■ THE PROBLEM
Copy the listing below exactly, but skip the pictures.

** RECORDED DATA follows **

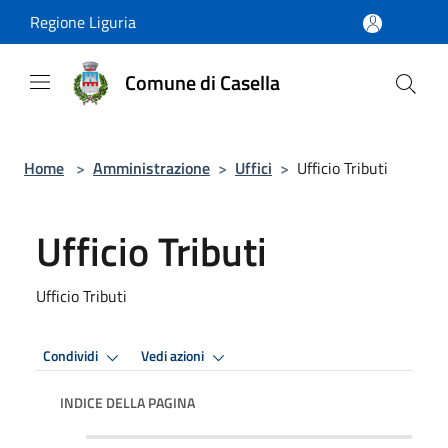
Salta al contenuto principale
Regione Liguria
Comune di Casella
Home
>
Amministrazione
>
Uffici
>
Ufficio Tributi
Ufficio Tributi
Ufficio Tributi
Condividi
Vedi azioni
INDICE DELLA PAGINA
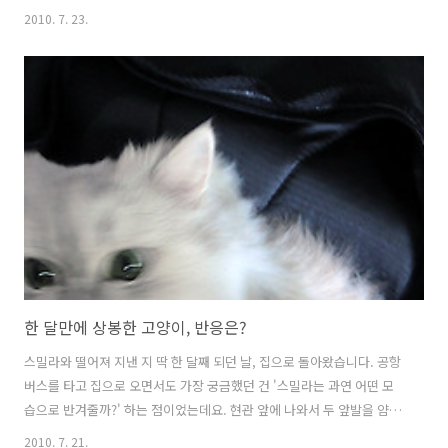
물로 받았습니다. 물론 처음부터 인사를 받은 것은 아니고, 경계의 눈초
2010. 7. 23.
리부터 먼저 받았지만요.현관 앞까지 나왔다가, 낯선 제 얼굴을 보고 얼
어붙은 어린 동생이 손을 저으며 형을 부릅니다. "형아, 이상한 사람 왔
다!""정말. 못 보던 사람이네?""내가 그랬잖아, 이상한 사람 왔다고."
"동생아, 그래도 손님인데 배꼽인사는 해야지."(넙죽~)형아가 먼저 정중
하게 인사를 합니다. 동생도 머쓱해하며 따라 배꼽인사를 하지만, 자세가
영 어설픕니다. 인사하다 말고 고개를 들어 제가 뭘 하는지 빼꼼 올려다
보는 폼..
한 달만에 상봉한 고양이, 반응은?
스밀라와 떨어져 지낸 지 딱 한 달째 되던 날, 집으로 돌아왔습니다. 공항
버스를 타고 집으로 오면서도 가장 궁금했던 건 '스밀라는 과연 어떤 모
습으로 반겨줄까?' 하는 점이었는데요. 현관 앞에 나와서 두 앞발을 얌전
히 모으고 올려다볼까, 아니면 제 다리에 머리를 쿵 부딪치면서 꼬리를
2010. 7. 21.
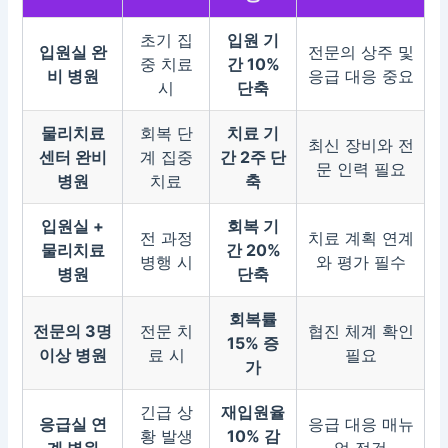
초기 집
입원 기
입원실 완
전문의 상주 및
중 치료
간 10%
비 병원
응급 대응 중요
시
단축
물리치료
회복 단
치료 기
최신 장비와 전
센터 완비
계 집중
간 2주 단
문 인력 필요
병원
치료
축
입원실 +
회복 기
전 과정
치료 계획 연계
물리치료
간 20%
병행 시
와 평가 필수
병원
단축
회복률
전문의 3명
전문 치
협진 체계 확인
15% 증
이상 병원
료 시
필요
가
긴급 상
재입원율
응급실 연
응급 대응 매뉴
황 발생
10% 감
계 병원
얼 점검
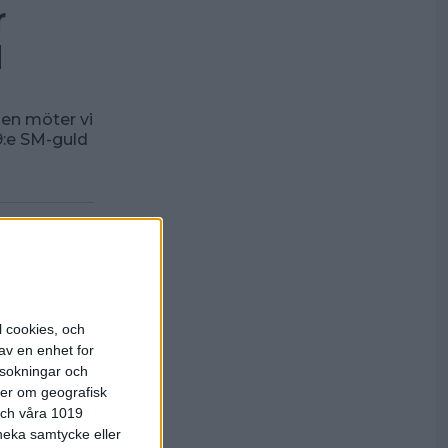
r
d
len möter vi
9:e SM-guld
l cookies, och
av en enhet for
rsokningar och
ter om geografisk
 och våra 1019
 neka samtycke eller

** End of RECORDED DATA **

■ RESULT FOR THIS TASK
Salta al contenuto principale
Regione Liguria
Comune di Casella
Home
>
Amministrazione
>
Uffici
>
Ufficio Tributi
Ufficio Tributi
Ufficio Tributi
Condividi
Vedi azioni
INDICE DELLA PAGINA
물로 받았습니다. 물론 처음부터 인사를 받은 것은 아니고, 경계의 눈초
2010. 7. 23.
리부터 먼저 받았지만요.현관 앞까지 나왔다가, 낯선 제 얼굴을 보고 얼
어붙은 어린 동생이 손을 저으며 형을 부릅니다. "형아, 이상한 사람 왔
다!""정말. 못 보던 사람이네?""내가 그랬잖아, 이상한 사람 왔다고."
"동생아, 그래도 손님인데 배꼽인사는 해야지."(넙죽~)형아가 먼저 정중
하게 인사를 합니다. 동생도 머쓱해하며 따라 배꼽인사를 하지만, 자세가
영 어설픕니다. 인사하다 말고 고개를 들어 제가 뭘 하는지 빼꼼 올려다
보는 폼..
한 달만에 상봉한 고양이, 반응은?
스밀라와 떨어져 지낸 지 딱 한 달째 되던 날, 집으로 돌아왔습니다. 공항
버스를 타고 집으로 오면서도 가장 궁금했던 건 '스밀라는 과연 어떤 모
습으로 반겨줄까?' 하는 점이었는데요. 현관 앞에 나와서 두 앞발을 얌전
히 모으고 올려다볼까, 아니면 제 다리에 머리를 쿵 부딪치면서 꼬리를
2010. 7. 21.
초기 집
입원 기
입원실 완
전문의 상주 및
중 치료
간 10%
비 병원
응급 대응 중요
시
단축
물리치료
회복 단
치료 기
최신 장비와 전
센터 완비
계 집중
간 2주 단
문 인력 필요
병원
치료
축
입원실 +
회복 기
전 과정
치료 계획 연계
물리치료
간 20%
병행 시
와 평가 필수
병원
단축
회복률
전문의 3명
전문 치
협진 체계 확인
15% 증
이상 병원
료 시
필요
가
긴급 상
재입원율
응급실 연
응급 대응 매뉴
황 발생
10% 감
계 병원
얼 점검
r
d
len möter vi
9:e SM-guld
l cookies, och
av en enhet for
rsokningar och
ter om geografisk
 och våra 1019
 neka samtycke eller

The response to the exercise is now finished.